In terms of confidence building, nothing matches it. Unlike open days, which are organised by universities to encourage prospective applicants to "come and discover us" (on the model of English Heritage or National Trust sites), the summer school takes outstanding children and proves to them that they are able to thrive in a mock-university environment.J The syllabus for each subject is designed to complement and extend A-level work. The summer school is decidedly not a crammer or revision course.

Instead, it introduces pupils to the thrill of wider horizons, the possibility of challenging the limitations of their examination curriculum, and straying, experimentally, into the further reaches of their favourite subject.

In a small enough group and with enough encouragement, the shyest of sixthformers will discover that their contribution can match those of their peers. Detailed comments on written work, liberated from the structure of AS modules, gives a taste of the freedom and frankness of exchange that universities can provide. Probably for the first time in their lives, children at the Eton summer school discover what it means to pursue knowledge for its own sake.

Of course, there are more worldly things on offer, too: advice on preparing personal statements for the Ucas form, mock entrance interviews, and even the opportunity for informal discussion with visiting dons. Then there is what one Eton teacher described as "the inevitable summer-school romance": the pair of pupils who quickly decide that, to one another, they are even more fascinating than the wealth of opportunities on offer. This, too, confirms the summer school's status as a replica of a university.

Finally, there is the motivating power of envy to consider. I remember thinking as the precious ten days drew to a close how unfair it was that those Eton boys in their tail suits would soon be back from their expensive holidays to enjoy at their leisure the privilege of such exciting tuition.

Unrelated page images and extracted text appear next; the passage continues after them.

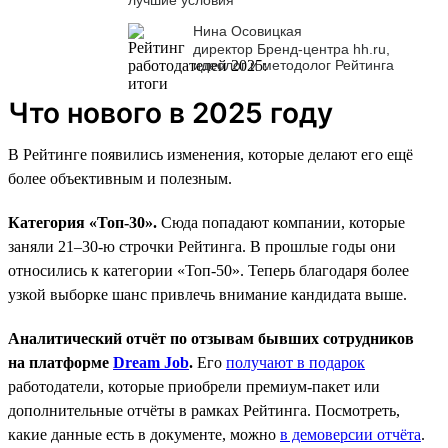
Нина Осовицкая
директор Бренд-центра hh.ru,
идеолог и методолог Рейтинга
Что нового в 2025 году
В Рейтинге появились изменения, которые делают его ещё
более объективным и полезным.
Категория «Топ-30».
Сюда попадают компании, которые
заняли 21–30-ю строчки Рейтинга. В прошлые годы они
относились к категории «Топ-50». Теперь благодаря более
узкой выборке шанс привлечь внимание кандидата выше.
Аналитический отчёт по отзывам бывших сотрудников
на платформе
Dream Job
.
Его
получают в подарок
работодатели, которые приобрели премиум-пакет или
дополнительные отчёты в рамках Рейтинга. Посмотреть,
какие данные есть в документе, можно
в демоверсии отчёта
.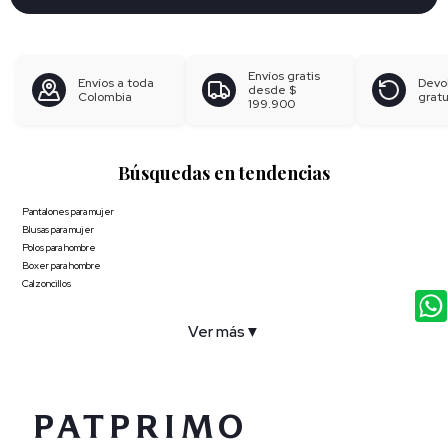
Envíos gratis
Envíos a toda
Devo
desde
$
Colombia
gratu
199.900
Búsquedas en tendencias
Pantalones para mujer
Blusas para mujer
Polos para hombre
Boxer para hombre
Calzoncillos
Ver más
▼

We got just over a week - they got eight years.

In retrospect, I realise my sense of injustice was, at least in part, misplaced. I imagined Eton was always as wonderful as its summer school. I imagined term after term of intense tuition and academic inquiry under the auspices of inspired teachers encouraging their pupils to reach for the stars. I imagined an archetypal Oxbridge college because that was what Eton had been while the summer school lasted.

Recently I went back and talked to the teachers at Eton currently involved in organising the initiative. Without exception, they confirmed that teaching on the summer school was a deeply motivating and rewarding experience; one described it as professionally refreshing as a return to university itself. A room full of outstanding and challenging pupils, keen to extract everything they can from their teacher in a limited amount of time is as rare in the private sector as it is in the state.

It would be a fine thing if other prestigious public schools chose to organise summer schools on the Eton model. Perhaps some of them already do? Eton can offer only 120 places each summer, and there are many more prospective applicants from the state sector who need a boost to their confidence in the months before their Ucas forms are due. The summer school is a tried and tested way of bolstering those admissions piles. I write from grateful experience.

Ruth Scurr is an affiliated lecturer in the politics department, Cambridge University, and a fellow of and director of studies at Gonville and Caius College.